▼

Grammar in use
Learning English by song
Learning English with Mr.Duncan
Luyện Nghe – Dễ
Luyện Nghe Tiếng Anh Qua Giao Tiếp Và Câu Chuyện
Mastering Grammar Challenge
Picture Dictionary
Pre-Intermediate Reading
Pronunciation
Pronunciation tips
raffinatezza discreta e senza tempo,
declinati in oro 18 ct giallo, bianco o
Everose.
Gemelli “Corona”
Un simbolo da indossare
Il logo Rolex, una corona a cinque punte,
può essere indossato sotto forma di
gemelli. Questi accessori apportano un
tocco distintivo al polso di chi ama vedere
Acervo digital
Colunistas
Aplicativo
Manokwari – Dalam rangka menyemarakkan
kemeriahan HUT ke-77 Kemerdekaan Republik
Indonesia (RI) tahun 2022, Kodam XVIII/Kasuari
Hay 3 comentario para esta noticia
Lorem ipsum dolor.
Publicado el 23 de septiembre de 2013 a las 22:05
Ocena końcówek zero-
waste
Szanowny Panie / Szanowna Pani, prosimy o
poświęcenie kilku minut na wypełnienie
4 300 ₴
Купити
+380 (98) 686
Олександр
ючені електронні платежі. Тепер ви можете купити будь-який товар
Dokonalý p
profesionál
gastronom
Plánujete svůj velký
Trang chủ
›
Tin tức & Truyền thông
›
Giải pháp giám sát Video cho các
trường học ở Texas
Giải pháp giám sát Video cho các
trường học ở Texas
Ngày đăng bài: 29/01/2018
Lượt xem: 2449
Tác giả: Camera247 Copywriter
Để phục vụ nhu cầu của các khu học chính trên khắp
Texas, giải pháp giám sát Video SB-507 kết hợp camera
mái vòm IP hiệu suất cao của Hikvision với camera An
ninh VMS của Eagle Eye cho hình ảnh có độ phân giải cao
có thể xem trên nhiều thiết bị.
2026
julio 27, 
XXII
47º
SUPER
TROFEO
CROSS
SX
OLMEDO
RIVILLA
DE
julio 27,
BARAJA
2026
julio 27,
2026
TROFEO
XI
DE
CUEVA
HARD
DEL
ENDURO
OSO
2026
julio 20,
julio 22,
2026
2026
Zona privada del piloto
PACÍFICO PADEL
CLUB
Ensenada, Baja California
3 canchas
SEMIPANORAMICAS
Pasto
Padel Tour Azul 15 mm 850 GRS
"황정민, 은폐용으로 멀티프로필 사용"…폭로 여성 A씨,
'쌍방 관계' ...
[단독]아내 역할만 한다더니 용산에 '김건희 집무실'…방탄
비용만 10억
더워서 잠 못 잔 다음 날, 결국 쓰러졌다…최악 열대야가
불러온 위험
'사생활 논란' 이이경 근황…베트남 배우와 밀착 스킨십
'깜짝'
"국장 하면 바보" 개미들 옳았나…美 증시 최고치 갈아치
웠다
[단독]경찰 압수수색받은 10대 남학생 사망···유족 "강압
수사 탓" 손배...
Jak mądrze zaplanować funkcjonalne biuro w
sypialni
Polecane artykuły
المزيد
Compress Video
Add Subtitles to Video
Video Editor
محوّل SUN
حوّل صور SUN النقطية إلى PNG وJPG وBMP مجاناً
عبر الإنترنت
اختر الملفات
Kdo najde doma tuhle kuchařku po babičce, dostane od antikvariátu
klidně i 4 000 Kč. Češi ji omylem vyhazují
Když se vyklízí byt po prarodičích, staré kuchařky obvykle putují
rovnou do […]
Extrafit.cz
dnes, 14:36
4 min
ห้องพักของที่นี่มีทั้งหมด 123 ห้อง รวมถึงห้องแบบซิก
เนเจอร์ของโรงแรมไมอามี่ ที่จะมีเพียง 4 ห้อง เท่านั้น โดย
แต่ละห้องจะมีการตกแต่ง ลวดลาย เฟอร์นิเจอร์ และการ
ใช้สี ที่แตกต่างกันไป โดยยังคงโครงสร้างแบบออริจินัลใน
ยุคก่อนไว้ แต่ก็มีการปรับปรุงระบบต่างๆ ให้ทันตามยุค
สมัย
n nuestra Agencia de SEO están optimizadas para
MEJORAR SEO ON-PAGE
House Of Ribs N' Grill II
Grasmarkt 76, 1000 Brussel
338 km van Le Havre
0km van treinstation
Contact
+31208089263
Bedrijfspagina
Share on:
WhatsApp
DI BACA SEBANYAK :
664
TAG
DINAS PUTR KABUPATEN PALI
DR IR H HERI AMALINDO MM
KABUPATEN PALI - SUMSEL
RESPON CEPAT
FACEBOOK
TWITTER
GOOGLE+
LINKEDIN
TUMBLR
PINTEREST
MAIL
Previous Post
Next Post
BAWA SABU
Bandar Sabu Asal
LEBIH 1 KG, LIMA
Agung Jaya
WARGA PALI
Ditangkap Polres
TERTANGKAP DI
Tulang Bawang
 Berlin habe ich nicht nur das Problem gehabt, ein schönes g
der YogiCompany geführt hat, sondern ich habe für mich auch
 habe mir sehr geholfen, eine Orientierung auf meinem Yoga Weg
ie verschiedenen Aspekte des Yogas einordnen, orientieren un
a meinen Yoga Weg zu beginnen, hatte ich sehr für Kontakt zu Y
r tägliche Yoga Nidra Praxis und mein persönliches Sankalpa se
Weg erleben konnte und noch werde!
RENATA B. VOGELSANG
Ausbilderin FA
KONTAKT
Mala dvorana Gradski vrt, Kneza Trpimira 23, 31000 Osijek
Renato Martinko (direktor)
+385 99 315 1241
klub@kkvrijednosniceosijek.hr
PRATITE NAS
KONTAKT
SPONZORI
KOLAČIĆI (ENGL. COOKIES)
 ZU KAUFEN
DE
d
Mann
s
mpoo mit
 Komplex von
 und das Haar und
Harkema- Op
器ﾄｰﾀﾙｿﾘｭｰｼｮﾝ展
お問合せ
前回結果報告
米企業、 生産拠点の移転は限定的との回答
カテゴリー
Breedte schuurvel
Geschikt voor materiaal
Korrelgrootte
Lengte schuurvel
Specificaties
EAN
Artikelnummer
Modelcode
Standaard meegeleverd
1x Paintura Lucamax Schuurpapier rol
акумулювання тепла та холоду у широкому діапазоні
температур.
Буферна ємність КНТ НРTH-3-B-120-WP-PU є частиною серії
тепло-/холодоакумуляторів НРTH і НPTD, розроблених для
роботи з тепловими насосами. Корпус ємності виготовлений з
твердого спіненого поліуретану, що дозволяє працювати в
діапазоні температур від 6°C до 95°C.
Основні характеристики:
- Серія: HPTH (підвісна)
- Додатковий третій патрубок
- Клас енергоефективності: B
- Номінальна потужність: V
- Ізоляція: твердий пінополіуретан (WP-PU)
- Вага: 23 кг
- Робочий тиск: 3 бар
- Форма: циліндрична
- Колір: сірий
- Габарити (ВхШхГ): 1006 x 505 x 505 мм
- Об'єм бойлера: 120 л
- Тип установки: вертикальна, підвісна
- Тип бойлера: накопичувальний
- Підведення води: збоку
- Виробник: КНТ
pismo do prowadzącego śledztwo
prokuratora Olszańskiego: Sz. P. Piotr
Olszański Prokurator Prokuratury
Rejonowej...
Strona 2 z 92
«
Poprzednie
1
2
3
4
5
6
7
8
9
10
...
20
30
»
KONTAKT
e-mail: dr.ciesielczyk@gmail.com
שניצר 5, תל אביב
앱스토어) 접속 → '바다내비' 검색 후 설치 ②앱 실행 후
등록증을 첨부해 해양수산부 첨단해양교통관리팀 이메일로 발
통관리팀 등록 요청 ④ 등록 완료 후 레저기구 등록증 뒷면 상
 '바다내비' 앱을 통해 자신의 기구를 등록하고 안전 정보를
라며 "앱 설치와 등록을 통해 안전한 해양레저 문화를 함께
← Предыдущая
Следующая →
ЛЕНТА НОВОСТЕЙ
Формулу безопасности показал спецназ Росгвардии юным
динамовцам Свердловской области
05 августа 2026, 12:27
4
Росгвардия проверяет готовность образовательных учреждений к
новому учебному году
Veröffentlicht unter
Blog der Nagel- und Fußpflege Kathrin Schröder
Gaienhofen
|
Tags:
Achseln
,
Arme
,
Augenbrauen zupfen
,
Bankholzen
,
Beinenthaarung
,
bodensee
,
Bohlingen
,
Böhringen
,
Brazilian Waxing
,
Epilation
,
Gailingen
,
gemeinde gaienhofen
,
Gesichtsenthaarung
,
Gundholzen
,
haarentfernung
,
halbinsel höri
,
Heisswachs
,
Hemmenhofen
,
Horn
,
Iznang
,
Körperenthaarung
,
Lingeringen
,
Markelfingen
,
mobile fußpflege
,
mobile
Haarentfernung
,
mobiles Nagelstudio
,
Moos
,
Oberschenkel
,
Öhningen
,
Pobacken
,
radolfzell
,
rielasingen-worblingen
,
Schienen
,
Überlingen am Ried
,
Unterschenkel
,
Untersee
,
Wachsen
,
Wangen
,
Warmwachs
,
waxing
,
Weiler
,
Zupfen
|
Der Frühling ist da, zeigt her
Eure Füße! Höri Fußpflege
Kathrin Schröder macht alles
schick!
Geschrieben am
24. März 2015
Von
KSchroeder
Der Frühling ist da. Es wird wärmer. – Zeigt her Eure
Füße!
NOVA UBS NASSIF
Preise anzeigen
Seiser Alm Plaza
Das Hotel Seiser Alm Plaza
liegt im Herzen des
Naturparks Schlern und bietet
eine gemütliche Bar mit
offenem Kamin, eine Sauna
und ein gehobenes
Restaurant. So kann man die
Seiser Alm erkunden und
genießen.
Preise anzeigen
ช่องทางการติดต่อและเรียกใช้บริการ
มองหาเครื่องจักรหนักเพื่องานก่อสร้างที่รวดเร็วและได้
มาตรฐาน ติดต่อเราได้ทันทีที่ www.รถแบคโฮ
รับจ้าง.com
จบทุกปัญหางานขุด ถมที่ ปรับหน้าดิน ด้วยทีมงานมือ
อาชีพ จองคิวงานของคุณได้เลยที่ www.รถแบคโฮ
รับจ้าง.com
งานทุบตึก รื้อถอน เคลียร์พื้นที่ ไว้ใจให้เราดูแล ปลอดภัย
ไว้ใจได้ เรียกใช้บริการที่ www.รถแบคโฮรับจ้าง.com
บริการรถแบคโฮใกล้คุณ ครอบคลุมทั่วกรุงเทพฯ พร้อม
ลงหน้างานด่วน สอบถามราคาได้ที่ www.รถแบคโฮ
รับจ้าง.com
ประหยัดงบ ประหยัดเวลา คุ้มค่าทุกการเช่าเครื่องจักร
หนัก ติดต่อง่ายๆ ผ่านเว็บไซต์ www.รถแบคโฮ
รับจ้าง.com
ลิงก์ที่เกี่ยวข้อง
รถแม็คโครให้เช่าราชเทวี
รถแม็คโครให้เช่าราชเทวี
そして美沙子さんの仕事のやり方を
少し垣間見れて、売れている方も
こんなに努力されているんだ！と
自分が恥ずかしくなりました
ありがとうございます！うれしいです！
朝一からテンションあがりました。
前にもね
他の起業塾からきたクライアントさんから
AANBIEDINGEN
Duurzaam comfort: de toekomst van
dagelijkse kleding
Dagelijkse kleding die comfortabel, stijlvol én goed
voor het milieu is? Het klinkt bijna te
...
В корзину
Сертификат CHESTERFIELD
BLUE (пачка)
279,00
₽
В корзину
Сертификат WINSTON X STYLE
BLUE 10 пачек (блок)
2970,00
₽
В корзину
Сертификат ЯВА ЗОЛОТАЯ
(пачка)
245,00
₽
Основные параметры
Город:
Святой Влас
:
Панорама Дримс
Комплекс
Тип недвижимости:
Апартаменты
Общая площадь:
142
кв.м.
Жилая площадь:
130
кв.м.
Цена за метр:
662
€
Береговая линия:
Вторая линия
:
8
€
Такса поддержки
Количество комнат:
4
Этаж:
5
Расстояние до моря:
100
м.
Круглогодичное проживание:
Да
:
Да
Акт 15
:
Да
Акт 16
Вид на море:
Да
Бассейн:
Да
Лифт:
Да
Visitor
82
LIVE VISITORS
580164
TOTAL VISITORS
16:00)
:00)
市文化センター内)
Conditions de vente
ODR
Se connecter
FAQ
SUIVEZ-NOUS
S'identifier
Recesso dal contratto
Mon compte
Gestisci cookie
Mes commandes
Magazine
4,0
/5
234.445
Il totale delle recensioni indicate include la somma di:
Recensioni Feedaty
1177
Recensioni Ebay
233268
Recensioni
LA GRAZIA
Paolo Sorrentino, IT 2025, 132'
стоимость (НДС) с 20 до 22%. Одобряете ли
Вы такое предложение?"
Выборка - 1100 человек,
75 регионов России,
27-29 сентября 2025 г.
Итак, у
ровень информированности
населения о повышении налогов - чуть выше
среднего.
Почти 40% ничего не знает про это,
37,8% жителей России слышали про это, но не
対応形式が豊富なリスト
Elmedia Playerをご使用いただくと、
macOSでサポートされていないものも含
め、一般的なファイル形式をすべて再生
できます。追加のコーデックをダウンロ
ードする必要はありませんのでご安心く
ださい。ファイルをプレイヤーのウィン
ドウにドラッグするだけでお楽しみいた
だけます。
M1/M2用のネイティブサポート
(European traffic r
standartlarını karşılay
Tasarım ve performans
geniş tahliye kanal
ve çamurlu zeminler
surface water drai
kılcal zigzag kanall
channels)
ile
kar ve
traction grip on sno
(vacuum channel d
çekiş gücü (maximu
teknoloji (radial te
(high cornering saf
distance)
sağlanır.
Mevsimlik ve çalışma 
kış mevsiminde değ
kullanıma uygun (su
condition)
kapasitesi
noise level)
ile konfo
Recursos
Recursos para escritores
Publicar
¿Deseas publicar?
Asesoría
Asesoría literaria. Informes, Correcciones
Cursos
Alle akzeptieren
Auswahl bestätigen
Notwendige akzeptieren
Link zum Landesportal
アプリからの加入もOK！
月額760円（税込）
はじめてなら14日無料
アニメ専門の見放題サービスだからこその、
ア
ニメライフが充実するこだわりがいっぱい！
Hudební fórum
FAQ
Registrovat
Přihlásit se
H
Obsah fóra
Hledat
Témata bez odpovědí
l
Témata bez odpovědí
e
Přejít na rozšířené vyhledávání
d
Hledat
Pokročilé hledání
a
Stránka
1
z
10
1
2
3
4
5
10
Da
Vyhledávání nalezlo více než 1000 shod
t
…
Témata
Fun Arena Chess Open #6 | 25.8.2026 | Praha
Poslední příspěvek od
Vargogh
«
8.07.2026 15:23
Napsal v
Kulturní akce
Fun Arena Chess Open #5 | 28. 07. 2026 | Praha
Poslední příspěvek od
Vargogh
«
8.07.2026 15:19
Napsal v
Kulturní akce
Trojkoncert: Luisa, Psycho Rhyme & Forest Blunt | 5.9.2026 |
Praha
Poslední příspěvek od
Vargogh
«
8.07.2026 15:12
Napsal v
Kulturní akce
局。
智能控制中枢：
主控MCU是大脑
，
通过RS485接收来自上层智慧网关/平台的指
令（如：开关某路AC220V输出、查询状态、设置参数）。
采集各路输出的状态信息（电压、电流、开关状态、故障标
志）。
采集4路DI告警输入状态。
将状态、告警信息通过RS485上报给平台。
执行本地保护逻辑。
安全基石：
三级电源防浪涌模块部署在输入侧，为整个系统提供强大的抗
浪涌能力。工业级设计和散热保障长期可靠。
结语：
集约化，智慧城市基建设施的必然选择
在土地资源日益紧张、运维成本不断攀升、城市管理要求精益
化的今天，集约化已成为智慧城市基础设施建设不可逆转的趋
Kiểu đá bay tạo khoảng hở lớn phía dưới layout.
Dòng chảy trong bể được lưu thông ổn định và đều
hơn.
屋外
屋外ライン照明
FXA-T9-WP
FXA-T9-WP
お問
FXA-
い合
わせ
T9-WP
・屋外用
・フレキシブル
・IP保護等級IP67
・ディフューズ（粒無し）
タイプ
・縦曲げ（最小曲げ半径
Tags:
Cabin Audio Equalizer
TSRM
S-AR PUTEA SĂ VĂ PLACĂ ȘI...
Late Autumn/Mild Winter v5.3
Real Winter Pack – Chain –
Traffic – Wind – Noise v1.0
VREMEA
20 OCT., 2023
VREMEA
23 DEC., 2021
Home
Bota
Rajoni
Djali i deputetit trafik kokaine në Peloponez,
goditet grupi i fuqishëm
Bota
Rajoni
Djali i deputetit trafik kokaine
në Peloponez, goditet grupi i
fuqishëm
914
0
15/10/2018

▲

EXERCISE AIM: As the answer, set down only the lines from the data above between the one holding "Naturparks Schlern und bietet" and the one holding "บริการรถแบคโฮใกล้คุณ ครอบคลุมทั่วกรุงเทพฯ พร้อม", inclusive, exactly as they read.

YOUR SOLUTION:
Naturparks Schlern und bietet
eine gemütliche Bar mit
offenem Kamin, eine Sauna
und ein gehobenes
Restaurant. So kann man die
Seiser Alm erkunden und
genießen.
Preise anzeigen
ช่องทางการติดต่อและเรียกใช้บริการ
มองหาเครื่องจักรหนักเพื่องานก่อสร้างที่รวดเร็วและได้
มาตรฐาน ติดต่อเราได้ทันทีที่ www.รถแบคโฮ
รับจ้าง.com
จบทุกปัญหางานขุด ถมที่ ปรับหน้าดิน ด้วยทีมงานมือ
อาชีพ จองคิวงานของคุณได้เลยที่ www.รถแบคโฮ
รับจ้าง.com
งานทุบตึก รื้อถอน เคลียร์พื้นที่ ไว้ใจให้เราดูแล ปลอดภัย
ไว้ใจได้ เรียกใช้บริการที่ www.รถแบคโฮรับจ้าง.com
บริการรถแบคโฮใกล้คุณ ครอบคลุมทั่วกรุงเทพฯ พร้อม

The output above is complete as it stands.